Please copy every line from the following entries in which the word "Menu" appears.

━━━━━━━━━━━━━━━━━━━━

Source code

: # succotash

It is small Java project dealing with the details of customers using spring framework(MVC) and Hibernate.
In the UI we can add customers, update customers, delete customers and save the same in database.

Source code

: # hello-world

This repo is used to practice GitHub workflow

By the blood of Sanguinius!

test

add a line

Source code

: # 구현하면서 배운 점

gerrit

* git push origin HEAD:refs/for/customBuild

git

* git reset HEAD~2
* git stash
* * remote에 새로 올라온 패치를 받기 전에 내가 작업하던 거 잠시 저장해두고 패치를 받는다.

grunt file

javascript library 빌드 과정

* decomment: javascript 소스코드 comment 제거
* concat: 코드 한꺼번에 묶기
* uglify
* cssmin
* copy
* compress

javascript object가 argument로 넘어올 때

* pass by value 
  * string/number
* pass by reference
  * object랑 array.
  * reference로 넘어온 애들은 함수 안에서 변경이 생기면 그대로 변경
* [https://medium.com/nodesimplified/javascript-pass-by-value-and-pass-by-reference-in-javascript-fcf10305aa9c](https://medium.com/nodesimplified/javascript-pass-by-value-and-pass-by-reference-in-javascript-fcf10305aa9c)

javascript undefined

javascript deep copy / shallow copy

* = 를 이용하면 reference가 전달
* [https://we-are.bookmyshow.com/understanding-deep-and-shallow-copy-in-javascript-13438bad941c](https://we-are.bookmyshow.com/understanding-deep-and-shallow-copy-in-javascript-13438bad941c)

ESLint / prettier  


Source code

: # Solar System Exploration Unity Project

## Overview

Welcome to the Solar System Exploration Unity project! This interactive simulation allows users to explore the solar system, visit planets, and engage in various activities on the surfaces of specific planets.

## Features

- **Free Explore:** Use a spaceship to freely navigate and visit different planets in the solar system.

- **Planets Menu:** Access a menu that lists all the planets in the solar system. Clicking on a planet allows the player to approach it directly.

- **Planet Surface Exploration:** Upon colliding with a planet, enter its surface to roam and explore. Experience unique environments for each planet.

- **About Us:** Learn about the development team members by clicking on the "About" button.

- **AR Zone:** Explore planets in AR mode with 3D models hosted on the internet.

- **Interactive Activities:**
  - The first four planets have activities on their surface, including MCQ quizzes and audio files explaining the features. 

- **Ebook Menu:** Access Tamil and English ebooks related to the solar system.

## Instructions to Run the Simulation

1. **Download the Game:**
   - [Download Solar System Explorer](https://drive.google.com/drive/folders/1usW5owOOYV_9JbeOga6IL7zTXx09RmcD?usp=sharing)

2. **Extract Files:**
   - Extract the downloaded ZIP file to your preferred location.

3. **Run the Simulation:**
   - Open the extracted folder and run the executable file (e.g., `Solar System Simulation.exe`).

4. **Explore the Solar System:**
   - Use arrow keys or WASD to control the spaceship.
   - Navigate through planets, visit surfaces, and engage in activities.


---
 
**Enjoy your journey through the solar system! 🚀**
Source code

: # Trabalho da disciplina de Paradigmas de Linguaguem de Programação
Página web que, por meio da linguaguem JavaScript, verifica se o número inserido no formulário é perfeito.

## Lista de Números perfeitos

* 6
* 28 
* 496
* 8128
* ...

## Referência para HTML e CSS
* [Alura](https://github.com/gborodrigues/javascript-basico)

━━━━━━━━━━━━━━━━━━━━

-- Task output --
- **Planets Menu:** Access a menu that lists all the planets in the solar system. Clicking on a planet allows the player to approach it directly.
- **Ebook Menu:** Access Tamil and English ebooks related to the solar system.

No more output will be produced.